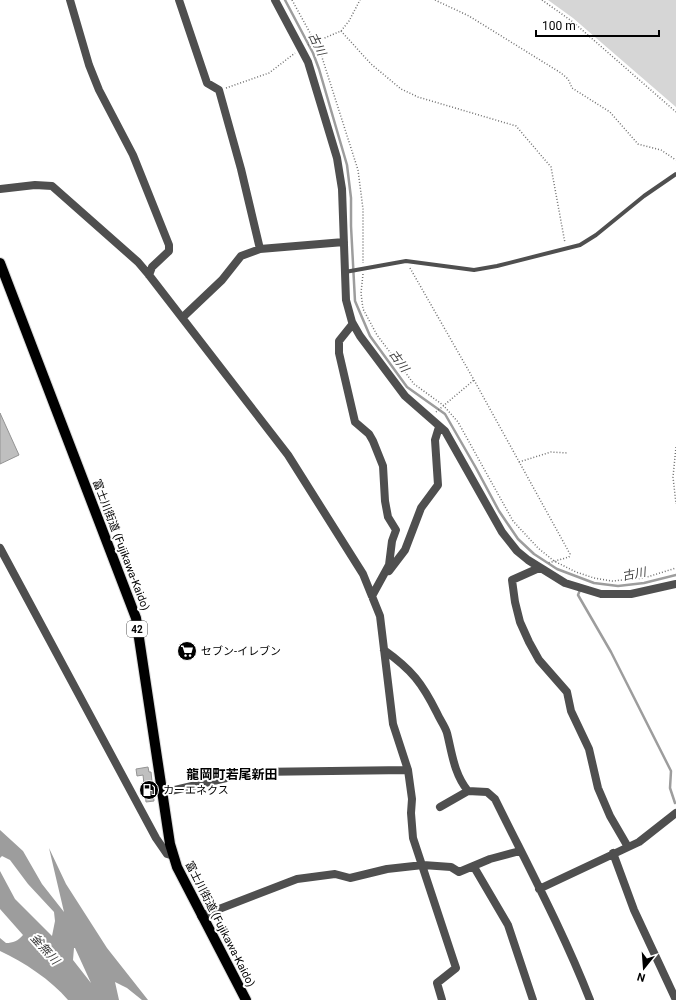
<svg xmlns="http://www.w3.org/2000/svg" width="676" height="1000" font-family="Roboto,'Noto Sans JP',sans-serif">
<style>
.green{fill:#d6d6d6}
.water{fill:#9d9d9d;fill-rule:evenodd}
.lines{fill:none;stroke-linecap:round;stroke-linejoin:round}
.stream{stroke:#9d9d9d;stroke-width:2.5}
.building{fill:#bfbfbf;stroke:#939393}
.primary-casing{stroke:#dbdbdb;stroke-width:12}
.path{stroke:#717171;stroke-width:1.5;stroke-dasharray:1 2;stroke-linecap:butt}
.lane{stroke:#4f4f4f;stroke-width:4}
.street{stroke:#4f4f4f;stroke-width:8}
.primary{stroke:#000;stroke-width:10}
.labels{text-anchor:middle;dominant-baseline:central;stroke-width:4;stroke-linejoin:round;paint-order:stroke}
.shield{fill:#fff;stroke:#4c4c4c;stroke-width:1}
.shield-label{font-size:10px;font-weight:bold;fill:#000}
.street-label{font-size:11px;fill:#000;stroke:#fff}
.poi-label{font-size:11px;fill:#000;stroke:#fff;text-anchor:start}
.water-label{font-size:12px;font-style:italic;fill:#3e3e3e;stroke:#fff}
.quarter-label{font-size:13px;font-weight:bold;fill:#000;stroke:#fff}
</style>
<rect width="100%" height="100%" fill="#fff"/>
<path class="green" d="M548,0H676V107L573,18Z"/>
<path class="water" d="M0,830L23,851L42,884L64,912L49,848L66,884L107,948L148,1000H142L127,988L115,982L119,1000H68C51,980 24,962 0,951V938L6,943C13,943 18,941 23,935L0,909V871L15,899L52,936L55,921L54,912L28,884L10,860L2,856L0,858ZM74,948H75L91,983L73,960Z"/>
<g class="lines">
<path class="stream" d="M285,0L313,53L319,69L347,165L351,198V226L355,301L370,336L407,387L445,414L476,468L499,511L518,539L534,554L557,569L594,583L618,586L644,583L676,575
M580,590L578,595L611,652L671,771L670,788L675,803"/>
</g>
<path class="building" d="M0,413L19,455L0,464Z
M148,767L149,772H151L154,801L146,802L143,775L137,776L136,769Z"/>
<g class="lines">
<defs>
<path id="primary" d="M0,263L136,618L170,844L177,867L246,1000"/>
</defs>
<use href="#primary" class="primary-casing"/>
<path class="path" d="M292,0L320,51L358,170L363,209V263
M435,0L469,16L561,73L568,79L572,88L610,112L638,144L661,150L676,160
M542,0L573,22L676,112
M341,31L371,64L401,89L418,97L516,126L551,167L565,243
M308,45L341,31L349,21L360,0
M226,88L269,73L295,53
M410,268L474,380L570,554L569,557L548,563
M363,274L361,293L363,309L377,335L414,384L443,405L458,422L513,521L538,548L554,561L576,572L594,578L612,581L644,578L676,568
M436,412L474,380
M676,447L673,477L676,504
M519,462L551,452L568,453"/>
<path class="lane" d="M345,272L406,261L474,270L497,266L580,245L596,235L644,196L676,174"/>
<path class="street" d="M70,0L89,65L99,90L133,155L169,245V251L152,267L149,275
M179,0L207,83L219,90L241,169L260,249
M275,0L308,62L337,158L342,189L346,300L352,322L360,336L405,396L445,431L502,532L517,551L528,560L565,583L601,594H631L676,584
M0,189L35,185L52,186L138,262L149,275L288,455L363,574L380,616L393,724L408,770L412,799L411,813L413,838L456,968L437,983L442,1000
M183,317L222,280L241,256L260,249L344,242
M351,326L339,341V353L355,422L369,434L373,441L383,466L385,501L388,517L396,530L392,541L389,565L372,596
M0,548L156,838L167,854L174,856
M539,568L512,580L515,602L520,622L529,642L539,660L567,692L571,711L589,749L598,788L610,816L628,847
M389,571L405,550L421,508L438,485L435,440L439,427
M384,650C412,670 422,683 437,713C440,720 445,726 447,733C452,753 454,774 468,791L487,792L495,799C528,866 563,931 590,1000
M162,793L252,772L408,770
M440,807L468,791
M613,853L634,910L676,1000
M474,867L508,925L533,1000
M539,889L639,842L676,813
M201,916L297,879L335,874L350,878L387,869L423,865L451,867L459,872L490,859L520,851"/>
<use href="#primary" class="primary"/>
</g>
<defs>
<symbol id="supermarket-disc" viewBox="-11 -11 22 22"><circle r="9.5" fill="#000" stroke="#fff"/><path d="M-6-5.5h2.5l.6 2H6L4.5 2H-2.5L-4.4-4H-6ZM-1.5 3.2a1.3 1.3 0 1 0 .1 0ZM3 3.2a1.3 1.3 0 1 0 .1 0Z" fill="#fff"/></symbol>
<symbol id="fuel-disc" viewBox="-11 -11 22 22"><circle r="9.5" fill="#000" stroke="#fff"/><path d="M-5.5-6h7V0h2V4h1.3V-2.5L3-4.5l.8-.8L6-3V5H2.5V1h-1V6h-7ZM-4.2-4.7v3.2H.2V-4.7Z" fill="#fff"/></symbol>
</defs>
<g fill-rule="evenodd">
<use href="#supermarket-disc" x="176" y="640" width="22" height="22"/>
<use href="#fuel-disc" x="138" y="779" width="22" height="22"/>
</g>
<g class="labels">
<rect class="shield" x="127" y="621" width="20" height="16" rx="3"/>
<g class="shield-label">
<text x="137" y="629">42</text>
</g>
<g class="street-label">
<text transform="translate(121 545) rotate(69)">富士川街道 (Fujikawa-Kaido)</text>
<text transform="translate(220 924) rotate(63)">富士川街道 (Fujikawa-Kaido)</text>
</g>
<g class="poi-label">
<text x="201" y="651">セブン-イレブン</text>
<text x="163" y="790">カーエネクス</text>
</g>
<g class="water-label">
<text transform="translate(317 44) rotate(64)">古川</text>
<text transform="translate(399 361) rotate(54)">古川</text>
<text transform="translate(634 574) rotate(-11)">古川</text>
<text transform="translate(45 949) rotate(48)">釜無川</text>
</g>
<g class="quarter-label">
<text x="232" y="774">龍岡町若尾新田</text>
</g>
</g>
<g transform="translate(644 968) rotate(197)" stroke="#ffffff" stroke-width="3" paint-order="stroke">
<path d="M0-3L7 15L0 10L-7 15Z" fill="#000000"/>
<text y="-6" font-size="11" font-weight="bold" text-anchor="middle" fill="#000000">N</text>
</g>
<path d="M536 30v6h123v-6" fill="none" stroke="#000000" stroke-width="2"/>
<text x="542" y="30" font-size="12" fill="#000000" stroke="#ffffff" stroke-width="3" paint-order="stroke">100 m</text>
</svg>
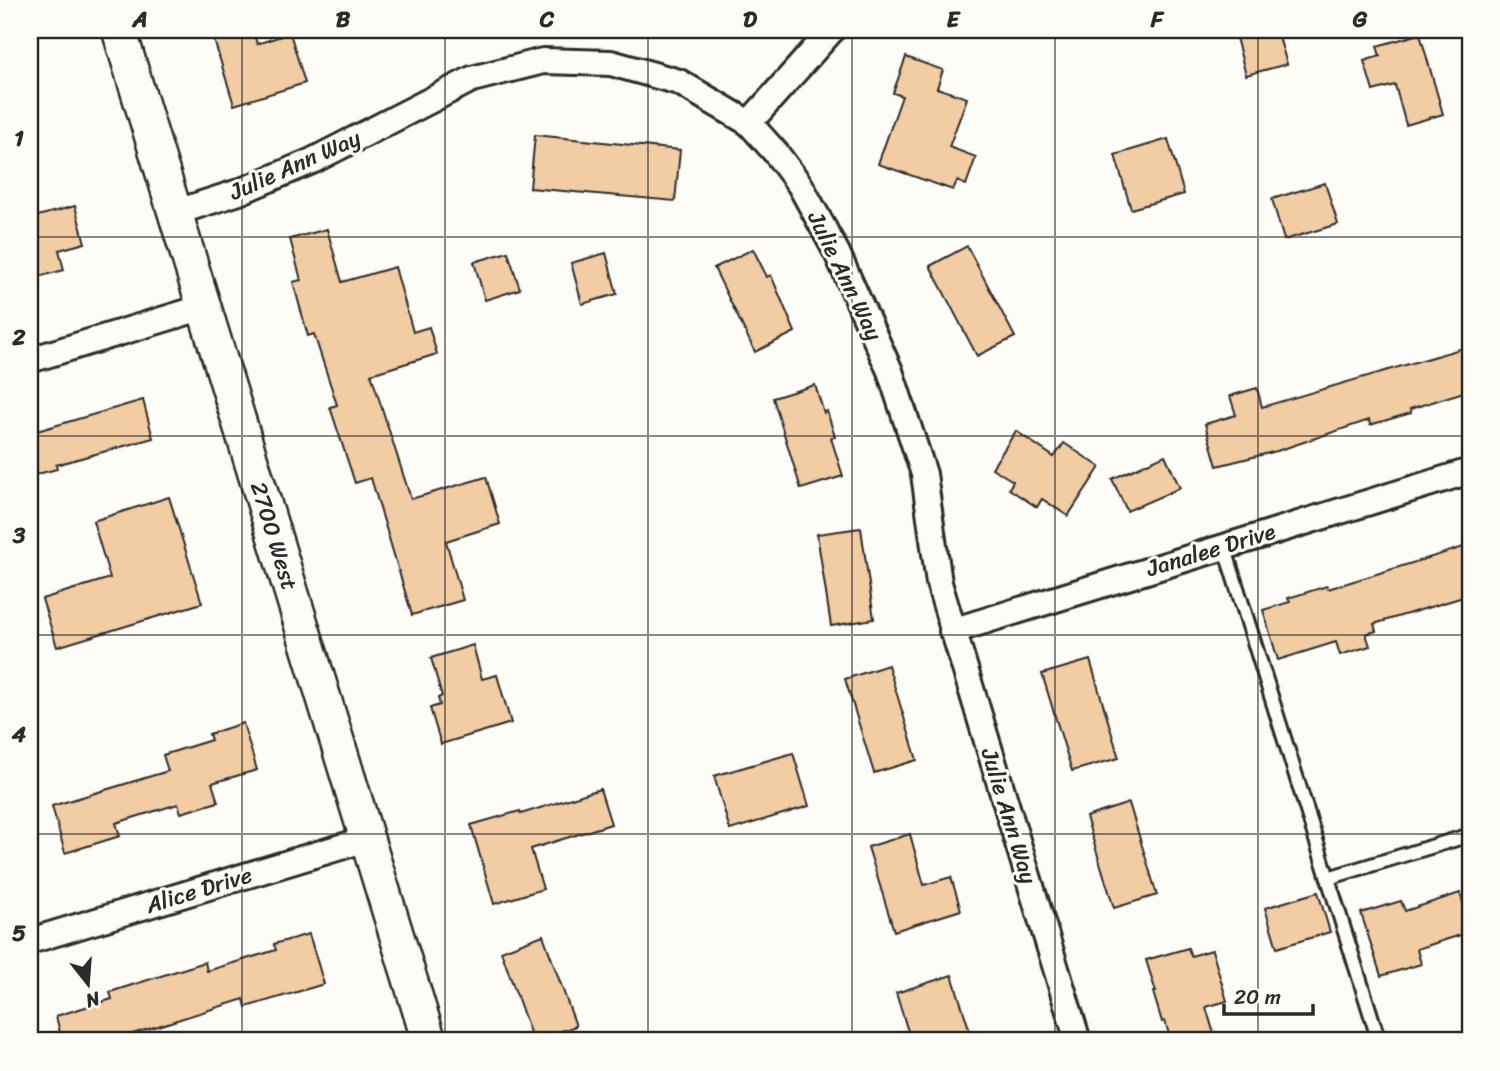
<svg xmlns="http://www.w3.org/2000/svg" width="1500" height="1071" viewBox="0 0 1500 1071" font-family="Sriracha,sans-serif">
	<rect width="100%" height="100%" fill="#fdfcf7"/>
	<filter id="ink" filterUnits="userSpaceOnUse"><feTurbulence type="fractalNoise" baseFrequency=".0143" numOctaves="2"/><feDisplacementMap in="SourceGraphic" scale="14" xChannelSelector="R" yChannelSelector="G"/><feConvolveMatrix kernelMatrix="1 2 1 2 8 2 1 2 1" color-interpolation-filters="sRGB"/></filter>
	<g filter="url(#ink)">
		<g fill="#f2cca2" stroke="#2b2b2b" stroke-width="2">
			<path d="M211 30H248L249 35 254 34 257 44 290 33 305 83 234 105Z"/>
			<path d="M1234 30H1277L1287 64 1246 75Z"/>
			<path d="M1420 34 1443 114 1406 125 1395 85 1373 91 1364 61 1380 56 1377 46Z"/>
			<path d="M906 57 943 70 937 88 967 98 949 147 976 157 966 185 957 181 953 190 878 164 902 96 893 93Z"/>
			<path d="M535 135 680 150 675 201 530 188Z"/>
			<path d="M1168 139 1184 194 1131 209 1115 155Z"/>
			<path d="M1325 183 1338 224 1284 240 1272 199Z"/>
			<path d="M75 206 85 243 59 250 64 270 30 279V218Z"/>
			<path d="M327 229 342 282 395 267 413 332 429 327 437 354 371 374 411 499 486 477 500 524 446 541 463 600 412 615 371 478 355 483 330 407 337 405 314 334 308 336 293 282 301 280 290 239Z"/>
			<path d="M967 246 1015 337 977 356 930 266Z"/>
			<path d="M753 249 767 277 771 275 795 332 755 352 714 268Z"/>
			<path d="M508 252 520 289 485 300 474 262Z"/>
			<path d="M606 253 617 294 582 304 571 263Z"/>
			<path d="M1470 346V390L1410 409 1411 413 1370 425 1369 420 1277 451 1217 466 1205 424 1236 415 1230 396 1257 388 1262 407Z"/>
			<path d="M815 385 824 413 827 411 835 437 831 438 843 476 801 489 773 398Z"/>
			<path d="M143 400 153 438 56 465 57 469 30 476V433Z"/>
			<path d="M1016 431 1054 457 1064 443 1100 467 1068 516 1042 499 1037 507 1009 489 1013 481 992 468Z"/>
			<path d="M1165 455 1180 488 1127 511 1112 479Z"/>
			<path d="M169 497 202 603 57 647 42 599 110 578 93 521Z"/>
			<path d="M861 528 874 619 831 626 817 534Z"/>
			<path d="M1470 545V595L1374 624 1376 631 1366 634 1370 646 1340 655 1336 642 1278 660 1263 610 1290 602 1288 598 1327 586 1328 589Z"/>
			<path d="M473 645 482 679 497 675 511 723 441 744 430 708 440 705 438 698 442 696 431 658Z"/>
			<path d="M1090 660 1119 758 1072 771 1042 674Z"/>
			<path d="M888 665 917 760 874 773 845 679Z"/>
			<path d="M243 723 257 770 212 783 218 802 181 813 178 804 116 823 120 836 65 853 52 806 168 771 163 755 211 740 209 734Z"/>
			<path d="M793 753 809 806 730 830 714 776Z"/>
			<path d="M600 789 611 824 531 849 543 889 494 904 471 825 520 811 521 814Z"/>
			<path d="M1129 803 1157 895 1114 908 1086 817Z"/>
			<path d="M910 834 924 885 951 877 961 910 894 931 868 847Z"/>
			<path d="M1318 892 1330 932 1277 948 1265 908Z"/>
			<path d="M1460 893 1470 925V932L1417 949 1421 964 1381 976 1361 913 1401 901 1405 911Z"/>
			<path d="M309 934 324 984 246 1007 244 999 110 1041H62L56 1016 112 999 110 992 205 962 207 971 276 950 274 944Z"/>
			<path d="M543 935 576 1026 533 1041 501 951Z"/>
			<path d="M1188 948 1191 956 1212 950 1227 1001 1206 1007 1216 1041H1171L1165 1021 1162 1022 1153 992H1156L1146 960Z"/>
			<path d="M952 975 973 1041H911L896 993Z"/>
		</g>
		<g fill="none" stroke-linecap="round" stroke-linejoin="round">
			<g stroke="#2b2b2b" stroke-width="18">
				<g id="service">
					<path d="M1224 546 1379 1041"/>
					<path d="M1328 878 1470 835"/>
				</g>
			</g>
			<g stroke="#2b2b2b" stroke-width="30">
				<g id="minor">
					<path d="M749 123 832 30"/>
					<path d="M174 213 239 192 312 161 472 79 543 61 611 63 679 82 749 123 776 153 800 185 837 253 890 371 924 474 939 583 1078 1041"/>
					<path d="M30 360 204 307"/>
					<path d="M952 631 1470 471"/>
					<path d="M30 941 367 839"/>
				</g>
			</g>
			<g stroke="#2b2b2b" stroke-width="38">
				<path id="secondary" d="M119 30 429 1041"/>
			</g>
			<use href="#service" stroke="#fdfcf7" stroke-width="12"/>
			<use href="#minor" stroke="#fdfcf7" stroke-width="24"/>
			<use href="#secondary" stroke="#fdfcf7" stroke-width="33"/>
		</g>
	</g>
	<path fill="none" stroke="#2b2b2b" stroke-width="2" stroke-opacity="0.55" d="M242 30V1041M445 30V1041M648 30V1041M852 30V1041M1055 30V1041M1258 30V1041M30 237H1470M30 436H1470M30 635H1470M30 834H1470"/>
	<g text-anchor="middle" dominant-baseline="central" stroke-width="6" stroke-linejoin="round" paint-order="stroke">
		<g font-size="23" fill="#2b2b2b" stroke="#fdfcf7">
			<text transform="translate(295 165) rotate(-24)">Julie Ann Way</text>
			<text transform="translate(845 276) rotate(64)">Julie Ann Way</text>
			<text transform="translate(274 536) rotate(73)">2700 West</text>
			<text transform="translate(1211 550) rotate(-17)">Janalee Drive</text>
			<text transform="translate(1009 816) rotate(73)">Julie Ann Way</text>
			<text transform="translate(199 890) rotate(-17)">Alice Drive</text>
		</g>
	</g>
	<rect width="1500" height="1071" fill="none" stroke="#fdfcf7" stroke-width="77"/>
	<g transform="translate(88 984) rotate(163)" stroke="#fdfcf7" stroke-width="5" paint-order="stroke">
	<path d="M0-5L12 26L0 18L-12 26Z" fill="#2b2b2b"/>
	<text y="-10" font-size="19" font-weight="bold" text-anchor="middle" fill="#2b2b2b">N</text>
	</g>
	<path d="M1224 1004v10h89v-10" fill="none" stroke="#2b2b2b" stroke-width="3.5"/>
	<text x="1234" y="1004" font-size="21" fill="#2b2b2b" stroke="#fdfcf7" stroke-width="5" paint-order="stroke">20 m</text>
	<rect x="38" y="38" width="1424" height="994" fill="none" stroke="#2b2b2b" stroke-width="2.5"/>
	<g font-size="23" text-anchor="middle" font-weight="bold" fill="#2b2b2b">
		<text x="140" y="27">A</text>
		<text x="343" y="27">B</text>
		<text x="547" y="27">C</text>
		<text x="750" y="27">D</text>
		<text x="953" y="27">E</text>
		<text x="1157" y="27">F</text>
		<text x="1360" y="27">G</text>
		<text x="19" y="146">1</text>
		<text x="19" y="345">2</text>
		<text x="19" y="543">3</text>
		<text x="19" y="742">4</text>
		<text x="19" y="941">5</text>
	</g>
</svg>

-------------------------

§ **Work instructions**: All lines containing "filter" in the material above should appear in your reply, copied exactly.

§ **Task output**:
	<filter id="ink" filterUnits="userSpaceOnUse"><feTurbulence type="fractalNoise" baseFrequency=".0143" numOctaves="2"/><feDisplacementMap in="SourceGraphic" scale="14" xChannelSelector="R" yChannelSelector="G"/><feConvolveMatrix kernelMatrix="1 2 1 2 8 2 1 2 1" color-interpolation-filters="sRGB"/></filter>
	<g filter="url(#ink)">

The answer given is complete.